Cabe lembrar que nenhuma instituição está descasada, ou seja, exclusivamente vendida ou comprada. A regulação de mercado não permite. Então, por esse prisma, o que BC tenta evitar é um risco de prazo e não de moeda, no caso de algum choque cambial exógeno.

Entre os inúmeros questionamentos, voltamos a alguns que envolvem os efeitos da medida no mercado de dólar futuro e de derivativos.

Ao comprar dólar à vista para cobrir posição, o banco, automaticamente, vende dólar futuro. Com isso, a diferença entre o preço à vista e futuro cai e há uma abertura na taxa do cupom cambial (DDI - juro em dólar).

Explicando melhor tal mecanismo, cabe lembrar que o preço do dólar futuro é formado pela cotação à vista, mais taxa de juros, menos o cupom cambial. Assim sendo, quanto maior o cupom cambial, menor o dólar futuro e, portanto, menos atrativo para o especulador local ou estrangeiro vender o dólar e comprar o real.

Considerando que a medida do BC teve tal objetivo (aumentar o cupom cambial), a autoridade monetária consegue compensar, em parte, a alta na taxa de juros que está por vir. Ou seja, o BC desestimula uma ope- ração vista como especulativa.

Por outro lado, diz um experiente gestor que pediu anonimato, essa medida pega o especulador, mas também pode prejudicar o exportador brasileiro, que já se acostumou a acessar o mercado futuro de moeda para antecipar receitas e, agora, pode encontrar um dólar futuro em queda (afinal há um aumento de oferta).

Outra consequência levantada é que, ao mexer na posição vendida dos bancos, o BC pode acabar influenciando o mercado de casado (dólar pronto contra futuro). Nesse ponto, vale lembrar que a formação da taxa de câmbio no Brasil se dá no mercado futuro, pois é esse mercado que concentra a liquidez e tem menos restrições aos participantes. Então, todas as operações são formatadas no mercado futuro e repassadas aos bancos para (quando necessário) ocorrerem liquidações no mercado à vista.

Se a incerteza cresce nesse mercado de intermediação, diz o especialista, o BC pode passar a encontrar dificuldades em fazer suas atuações, pois os bancos não venderão moeda a ele se estiverem incertos quanto ao preço justo do dólar casado.

No fim das contas, diz o gestor, o BC pode ter sua capacidade de absorver fluxos externos prejudicada, o que acabaria dando mais força ao real.

Outro questionamento que continua rondando as mesas não tem nada de técnico. É a percepção de que novas medidas restritivas podem ser anunciadas, ainda mais se o dólar seguir o que para alguns é sua trajetória natural de baixa.
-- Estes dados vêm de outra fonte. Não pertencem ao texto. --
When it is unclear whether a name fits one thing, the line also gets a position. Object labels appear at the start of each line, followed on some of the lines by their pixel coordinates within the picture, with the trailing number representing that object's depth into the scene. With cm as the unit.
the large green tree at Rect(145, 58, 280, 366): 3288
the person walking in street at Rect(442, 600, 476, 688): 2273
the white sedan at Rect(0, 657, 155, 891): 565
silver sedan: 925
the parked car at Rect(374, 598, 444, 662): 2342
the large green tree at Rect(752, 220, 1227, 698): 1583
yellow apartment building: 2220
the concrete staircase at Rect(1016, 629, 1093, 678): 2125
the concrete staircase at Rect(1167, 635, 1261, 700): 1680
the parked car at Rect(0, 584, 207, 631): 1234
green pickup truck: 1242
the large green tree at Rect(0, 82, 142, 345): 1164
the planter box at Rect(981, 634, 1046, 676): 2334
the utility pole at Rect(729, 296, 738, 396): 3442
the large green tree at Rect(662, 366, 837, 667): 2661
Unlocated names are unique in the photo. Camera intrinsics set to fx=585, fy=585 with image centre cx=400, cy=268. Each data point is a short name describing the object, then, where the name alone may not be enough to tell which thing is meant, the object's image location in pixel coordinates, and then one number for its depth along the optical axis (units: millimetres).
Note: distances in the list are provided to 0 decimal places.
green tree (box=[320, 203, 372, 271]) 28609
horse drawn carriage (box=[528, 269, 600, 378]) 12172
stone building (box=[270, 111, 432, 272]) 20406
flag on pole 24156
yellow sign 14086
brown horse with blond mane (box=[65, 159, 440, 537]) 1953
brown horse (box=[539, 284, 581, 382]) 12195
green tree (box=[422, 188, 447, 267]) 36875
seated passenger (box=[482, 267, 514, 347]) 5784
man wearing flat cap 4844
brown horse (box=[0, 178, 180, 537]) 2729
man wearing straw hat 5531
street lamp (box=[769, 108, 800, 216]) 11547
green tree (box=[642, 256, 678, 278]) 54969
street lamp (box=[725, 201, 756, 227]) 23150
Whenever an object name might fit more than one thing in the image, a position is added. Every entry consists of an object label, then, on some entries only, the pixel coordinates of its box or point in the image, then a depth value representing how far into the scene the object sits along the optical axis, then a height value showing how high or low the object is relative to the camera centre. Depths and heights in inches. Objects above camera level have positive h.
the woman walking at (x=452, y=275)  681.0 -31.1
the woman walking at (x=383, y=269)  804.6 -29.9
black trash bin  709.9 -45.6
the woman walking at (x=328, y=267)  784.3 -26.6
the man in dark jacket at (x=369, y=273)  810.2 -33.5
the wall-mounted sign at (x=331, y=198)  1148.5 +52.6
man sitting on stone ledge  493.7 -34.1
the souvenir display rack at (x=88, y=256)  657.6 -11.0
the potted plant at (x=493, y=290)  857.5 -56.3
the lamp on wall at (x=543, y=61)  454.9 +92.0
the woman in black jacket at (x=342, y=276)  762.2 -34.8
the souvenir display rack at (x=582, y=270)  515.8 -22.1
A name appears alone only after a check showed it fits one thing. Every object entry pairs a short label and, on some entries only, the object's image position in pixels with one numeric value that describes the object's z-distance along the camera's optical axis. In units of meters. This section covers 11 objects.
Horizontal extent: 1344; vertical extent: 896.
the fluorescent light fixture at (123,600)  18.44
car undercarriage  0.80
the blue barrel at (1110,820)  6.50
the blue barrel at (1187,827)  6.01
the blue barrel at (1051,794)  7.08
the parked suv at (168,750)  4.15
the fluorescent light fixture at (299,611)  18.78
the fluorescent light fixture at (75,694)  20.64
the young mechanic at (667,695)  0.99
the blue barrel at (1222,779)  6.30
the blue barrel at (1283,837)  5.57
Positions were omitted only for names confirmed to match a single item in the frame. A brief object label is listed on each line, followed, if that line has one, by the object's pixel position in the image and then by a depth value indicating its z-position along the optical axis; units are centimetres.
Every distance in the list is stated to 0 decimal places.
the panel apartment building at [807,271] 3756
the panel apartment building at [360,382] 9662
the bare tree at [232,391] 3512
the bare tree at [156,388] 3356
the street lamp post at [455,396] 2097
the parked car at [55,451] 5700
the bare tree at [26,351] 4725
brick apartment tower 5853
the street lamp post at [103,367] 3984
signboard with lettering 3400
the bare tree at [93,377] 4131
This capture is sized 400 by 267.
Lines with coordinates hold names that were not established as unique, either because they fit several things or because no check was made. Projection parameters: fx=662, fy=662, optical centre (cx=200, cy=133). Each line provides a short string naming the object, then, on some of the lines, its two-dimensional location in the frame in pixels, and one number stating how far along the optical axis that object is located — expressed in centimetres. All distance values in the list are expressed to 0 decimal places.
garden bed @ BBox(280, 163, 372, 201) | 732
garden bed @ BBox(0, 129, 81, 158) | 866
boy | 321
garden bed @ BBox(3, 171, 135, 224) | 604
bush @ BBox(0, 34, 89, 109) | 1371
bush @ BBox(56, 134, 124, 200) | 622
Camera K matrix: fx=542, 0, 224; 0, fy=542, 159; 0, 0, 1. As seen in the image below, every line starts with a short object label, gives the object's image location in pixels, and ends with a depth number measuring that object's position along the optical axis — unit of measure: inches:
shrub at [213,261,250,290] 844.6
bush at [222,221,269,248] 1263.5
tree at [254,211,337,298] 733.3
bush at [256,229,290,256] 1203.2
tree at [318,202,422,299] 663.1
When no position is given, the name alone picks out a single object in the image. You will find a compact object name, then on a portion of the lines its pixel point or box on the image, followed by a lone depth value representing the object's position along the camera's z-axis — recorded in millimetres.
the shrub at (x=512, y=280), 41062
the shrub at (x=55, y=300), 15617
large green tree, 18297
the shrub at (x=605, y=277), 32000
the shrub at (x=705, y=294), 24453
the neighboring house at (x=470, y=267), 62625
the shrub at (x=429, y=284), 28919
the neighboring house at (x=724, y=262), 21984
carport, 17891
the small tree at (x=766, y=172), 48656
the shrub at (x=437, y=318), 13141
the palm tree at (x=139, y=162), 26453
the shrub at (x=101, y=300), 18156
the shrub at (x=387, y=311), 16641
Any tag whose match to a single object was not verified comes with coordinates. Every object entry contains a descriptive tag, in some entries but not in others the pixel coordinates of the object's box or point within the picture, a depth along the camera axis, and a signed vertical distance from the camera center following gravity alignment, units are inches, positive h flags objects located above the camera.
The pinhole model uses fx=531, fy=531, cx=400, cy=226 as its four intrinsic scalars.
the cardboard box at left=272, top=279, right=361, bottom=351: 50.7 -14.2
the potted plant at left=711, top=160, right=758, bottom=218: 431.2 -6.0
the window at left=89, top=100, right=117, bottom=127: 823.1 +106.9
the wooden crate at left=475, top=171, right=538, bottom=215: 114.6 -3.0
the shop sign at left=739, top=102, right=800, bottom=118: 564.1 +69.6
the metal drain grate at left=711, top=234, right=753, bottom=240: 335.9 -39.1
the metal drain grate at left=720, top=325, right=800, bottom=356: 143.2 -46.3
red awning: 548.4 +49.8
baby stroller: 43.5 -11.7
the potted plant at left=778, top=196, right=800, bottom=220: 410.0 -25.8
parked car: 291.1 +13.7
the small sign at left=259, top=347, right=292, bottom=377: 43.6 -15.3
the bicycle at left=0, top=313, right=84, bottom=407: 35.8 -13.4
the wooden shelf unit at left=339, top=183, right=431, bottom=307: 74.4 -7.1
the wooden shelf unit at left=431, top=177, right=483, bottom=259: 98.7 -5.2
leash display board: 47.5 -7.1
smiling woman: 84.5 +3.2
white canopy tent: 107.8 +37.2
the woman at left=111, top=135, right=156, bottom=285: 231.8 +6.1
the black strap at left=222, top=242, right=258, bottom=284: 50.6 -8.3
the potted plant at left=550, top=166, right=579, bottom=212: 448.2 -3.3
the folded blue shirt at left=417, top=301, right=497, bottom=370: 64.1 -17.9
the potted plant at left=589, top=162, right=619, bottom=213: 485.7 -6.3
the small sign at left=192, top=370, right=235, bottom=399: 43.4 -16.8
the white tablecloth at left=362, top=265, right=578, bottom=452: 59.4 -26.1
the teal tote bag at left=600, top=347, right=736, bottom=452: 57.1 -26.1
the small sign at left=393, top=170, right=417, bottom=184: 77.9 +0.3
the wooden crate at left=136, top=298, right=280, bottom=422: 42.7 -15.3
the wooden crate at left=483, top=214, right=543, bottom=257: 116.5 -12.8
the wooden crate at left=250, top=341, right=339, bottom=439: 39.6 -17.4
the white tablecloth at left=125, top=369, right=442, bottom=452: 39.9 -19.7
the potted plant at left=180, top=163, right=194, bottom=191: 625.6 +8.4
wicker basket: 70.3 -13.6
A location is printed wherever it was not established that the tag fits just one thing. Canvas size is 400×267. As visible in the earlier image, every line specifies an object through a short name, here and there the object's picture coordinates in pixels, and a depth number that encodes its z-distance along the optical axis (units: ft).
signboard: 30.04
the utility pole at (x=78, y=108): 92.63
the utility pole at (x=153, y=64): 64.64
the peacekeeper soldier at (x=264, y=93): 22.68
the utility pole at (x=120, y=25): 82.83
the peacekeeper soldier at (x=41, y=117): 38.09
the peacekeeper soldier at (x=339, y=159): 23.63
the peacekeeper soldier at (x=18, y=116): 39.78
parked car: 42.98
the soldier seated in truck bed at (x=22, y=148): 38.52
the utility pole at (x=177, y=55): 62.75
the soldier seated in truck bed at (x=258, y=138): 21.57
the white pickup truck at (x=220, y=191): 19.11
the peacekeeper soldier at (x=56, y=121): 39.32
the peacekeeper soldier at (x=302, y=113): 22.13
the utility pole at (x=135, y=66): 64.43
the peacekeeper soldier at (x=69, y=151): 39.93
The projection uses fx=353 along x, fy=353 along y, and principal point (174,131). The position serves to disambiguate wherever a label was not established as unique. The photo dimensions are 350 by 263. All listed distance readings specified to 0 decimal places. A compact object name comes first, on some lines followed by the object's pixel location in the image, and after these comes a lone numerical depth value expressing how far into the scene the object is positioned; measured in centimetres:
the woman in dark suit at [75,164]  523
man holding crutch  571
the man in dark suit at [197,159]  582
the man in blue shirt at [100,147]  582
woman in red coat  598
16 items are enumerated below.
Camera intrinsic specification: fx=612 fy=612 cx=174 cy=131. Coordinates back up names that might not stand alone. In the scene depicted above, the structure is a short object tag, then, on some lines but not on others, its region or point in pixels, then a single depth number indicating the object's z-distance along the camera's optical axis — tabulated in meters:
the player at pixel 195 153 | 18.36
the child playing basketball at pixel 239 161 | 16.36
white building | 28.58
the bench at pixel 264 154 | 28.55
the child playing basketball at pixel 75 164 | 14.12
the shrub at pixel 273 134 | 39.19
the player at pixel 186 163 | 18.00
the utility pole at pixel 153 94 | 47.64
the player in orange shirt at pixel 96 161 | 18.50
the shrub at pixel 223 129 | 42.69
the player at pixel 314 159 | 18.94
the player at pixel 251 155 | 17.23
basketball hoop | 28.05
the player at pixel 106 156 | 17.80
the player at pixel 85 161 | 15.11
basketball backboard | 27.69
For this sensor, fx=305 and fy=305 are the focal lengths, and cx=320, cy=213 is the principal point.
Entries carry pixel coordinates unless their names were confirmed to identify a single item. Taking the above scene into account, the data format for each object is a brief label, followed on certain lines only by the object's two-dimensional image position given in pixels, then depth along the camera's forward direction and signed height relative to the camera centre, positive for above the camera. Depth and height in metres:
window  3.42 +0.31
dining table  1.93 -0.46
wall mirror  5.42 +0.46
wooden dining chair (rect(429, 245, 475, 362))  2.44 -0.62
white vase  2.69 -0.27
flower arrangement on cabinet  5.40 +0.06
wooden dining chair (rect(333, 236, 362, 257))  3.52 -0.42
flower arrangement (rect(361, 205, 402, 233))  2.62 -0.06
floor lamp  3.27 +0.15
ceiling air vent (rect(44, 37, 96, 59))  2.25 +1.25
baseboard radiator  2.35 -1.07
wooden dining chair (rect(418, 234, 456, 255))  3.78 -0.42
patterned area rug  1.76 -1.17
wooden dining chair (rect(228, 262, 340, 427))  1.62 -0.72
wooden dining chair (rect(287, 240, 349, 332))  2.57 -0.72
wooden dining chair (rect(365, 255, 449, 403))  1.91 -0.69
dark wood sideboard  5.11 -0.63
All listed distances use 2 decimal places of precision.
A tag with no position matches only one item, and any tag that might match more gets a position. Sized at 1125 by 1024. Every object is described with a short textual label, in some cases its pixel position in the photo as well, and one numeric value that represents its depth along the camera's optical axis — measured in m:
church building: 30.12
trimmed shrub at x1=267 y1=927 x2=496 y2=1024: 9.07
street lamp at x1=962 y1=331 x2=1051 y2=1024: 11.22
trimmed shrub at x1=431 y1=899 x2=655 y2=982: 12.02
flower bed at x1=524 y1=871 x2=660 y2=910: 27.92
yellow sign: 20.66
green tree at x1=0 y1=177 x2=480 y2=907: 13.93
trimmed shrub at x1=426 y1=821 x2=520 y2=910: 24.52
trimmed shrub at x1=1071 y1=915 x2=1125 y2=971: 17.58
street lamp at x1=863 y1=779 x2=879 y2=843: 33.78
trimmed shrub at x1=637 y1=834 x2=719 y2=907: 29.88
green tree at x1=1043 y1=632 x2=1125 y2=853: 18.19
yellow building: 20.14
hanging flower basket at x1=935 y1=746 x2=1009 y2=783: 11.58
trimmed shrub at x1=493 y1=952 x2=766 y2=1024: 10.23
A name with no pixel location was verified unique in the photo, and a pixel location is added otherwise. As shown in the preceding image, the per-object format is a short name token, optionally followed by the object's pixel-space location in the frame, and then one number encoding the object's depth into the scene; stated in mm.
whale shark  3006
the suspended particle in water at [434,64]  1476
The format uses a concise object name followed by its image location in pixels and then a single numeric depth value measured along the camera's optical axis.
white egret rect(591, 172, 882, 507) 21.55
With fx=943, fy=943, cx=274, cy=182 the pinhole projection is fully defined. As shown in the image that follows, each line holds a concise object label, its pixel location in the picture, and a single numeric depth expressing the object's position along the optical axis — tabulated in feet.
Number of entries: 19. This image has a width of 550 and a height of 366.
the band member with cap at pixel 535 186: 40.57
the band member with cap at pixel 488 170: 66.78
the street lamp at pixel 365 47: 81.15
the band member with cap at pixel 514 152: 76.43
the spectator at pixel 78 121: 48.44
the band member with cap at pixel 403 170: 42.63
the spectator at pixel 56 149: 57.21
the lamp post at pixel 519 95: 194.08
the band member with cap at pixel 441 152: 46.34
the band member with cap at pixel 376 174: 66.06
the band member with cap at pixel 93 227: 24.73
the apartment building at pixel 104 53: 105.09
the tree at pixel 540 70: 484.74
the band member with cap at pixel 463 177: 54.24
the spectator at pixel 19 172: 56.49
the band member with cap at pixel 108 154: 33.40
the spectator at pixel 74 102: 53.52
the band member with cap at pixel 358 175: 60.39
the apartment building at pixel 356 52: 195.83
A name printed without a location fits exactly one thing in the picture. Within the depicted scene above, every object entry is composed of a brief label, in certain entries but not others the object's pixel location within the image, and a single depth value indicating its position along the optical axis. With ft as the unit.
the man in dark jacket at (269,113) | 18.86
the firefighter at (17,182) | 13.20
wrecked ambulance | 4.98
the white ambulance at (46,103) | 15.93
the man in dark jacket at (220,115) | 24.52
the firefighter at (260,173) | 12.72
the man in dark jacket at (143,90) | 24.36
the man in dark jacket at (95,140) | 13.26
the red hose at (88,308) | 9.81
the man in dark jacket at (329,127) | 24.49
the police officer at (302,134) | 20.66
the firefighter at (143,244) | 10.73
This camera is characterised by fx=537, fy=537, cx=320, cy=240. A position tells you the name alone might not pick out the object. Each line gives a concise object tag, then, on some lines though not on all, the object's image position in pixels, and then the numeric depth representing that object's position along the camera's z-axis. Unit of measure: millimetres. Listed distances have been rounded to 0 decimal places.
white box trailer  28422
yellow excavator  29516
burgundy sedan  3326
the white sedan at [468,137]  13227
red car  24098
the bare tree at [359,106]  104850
Para alguns investidores, se o BC se engajar nessa luta e seguir anunciando medidas, será formado um quadro de claro retrocesso no processo de abertura cambial que está em curso ao longo dos últimos anos.

Dentro de um ambiente de incerteza, qualquer ruído cresce e vira uma "quase verdade", que na dúvida leva o investidor a rever posições. É esse tipo coisa que alguns operadores notam não apenas no câmbio, onde a frase de ordem para alguns é "ficar fora ou comprado, vendido não dá". Mas também na formação de posições em outros ativos como bolsa de valores, onde se teme o Imposto sobre Operações Financeiras (IOF) sobre renda variável.

De volta à sexta-feira, após três dias seguidos de alta, um alerta no ministro da Fazenda e uma medida do Banco Central, o preço do dólar ajustou para baixo. Perdeu 0,11%, a R$ 1,686 (veja gráfico abaixo). Mas a moeda americana terminou a primeira semana de 2011 acumulando alta de 1,20%.

No mercado de juros futuros, o Índice de Preços ao Consumidor Amplo (IPCA) de dezembro, em 0,63%, e de 2010, em 5,91%, não surpreendeu. Mas a resistência à queda nos núcleos (que tiram da conta preços mais voláteis) parece ter enterrado qualquer viés otimista com relação à inflação neste começo de ano.

Para janeiro e fevereiro o IPCA projetado está entre 0,65% a 0,70%. Isso reforça a percepção de alta da Selic na próxima semana e leva a curva futura a ganhar inclinação.

Se essa percepção negativa perdurar, não será surpresa ver parte dos agentes passando a colocar no preço uma alta de 0,75 ponto percentual na Selic e não mais uma abertura de ciclo com 0,50 ponto.